"Mad Men" creator and executive producer Matt Weiner. (Dave Getzschman / For The…)
The fictional ad executive Roger Sterling has now done hallucinogens. The real show runner Matthew Weiner has not, though he had his chances.
One opportunity for the "Mad Men"creator came as an undergraduate at Wesleyan University in Connecticut during Uncle Duke Day, a campus tradition where some students honored the Doonesbury comic strip character and his fondness for drugs. Weiner remembered a classmate bursting into his room and declaring: "We're all going to take mushrooms — and you're not invited."
"I was voted most likely to upset everyone," said Weiner, who laughed and then turned more serious during a lengthy interview at his Los Angeles Center Studios office. "My father was a neurologist, and I was terrified from a young age of anything that could possibly take away from my faculties or make me jump off a roof."
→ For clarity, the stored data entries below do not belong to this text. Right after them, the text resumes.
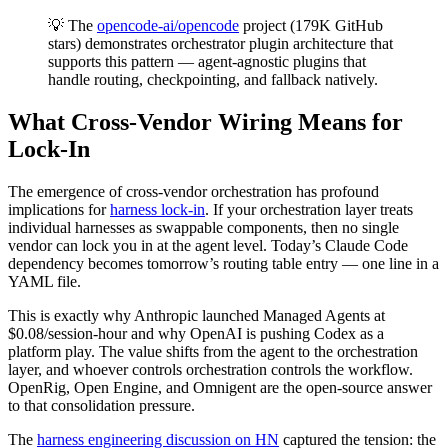
💡 The
opencode-ai/opencode
project (179K GitHub
stars) demonstrates orchestrator plugin architecture that
supports this pattern — agent-agnostic plugins that
handle routing, checkpointing, and fallback natively.
What Cross-Vendor Wiring Means for
Lock-In
The emergence of cross-vendor orchestration has profound
implications for
harness lock-in
. If your orchestration layer treats
individual harnesses as swappable components, then no single
vendor can lock you in at the agent level. Today’s Claude Code
dependency becomes tomorrow’s routing table entry — one line in a
YAML file.
This is exactly why Anthropic launched Managed Agents at
$0.08/session-hour and why OpenAI is pushing Codex as a
platform play. The value shifts from the agent to the orchestration
layer, and whoever controls orchestration controls the workflow.
OpenRig, Open Engine, and Omnigent are the open-source answer
to that consolidation pressure.
The
harness engineering discussion on HN
captured the tension: the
Maintaining a sober equilibrium is a career through line for Weiner, who is well aware of his reputation for being — as he has put it before — "an insane control freak." It's a style that has his name stamped on the writing credits for almost 50 of the show's 65 episodes — a high number for a show runner. But it's that devil-in-the-details attention, not coincidentally, that has earned his AMC period show built around a Madison Avenue ad firm four consecutive outstanding drama series Emmys.
The 46-year-old writer and executive producer may have passed on a personal experience with psycheledics , but his influential program has been on a wild trip of its own this spring as it descended deeper into the cultural tumult of the 1960s. From "Zou Bisou Bisou" to suicide, and there's the fifth-season finale Sunday.
As with every previous season, Weiner was tight-lipped about plot details in the flood of publicity that attended the show's return in March, even going so far as directing critics not to spoil viewers' fun by revealing key story lines. But while taking a break from his feature directorial debut, "You Are Here," Weiner talked about the narrative choices centered on office politics, marriage, personal pain, sex and race for this season's show, which is enjoying some of its best ratings ever.
"I wanted to tell a story about success, which usually doesn't get told on television because the perception is there's no conflict," said Weiner, munching on an afternoon bagel. "I love the idea that the agency was slowly becoming more successful and nobody seemed aware of it.... A lot of issues we deal with on the show — envy, lack of satisfaction, the focus on work over personal life — are illuminated by the transparent and undeniable success of the agency as it got to its feet."
A difficult choice
Success, as viewers know from the season's penultimate episode, did not come without conflict for one of the ad agency partners, the Englishman Lane Pryce, who was in a costly battle with his homeland's tax man and himself. The character's untimely end in the episode titled "Commissions and Fees" marked a milestone — it was the first death of a high-profile character.
"I don't like to use death as entertainment," said Weiner, previously a writer and executive producer on "The Sopranos." "I grew up watching network TV, and during sweeps they would always kill a kid or kill his parents. And by the time I was old enough to realize what it was, I found it unpleasant. But life and death are the ultimate stakes."
The television landscape has been littered lately with the corpses of major characters on sophisticated dramas like "Breaking Bad," "Boardwalk Empire" and "Game of Thrones." Despite competing with beheadings and booby-trap explosions, the office drama still found a darkly comic way to stand out as it guided the character played by Jared Harristo his final exit. The British gentleman who had embezzled funds hanged himself in his office, but that was not his original method of choice. He was foiled in his first attempt, inhaling car exhaust fumes from his temperamental Jaguar — the prestigious car account his agency had just landed.
"The long execution and setup of Lane not being able to start that car," said Weiner, who co-wrote an episode in Season 3 that saw a John Deere lawn mower nearly shear off a hotshot ad executive's foot. "That's a very, very high-level joke. We were all very, very proud of it."
The move surprised the cast, said Jon Hamm, who plays the central role of Don Draper. "It was incredibly emotional to go through as a cast," said the actor who plays the brilliant advertising executive struggling to find contentment. "It was a very rough scene, but it came out of a solid narrative footing. It wasn't a trick."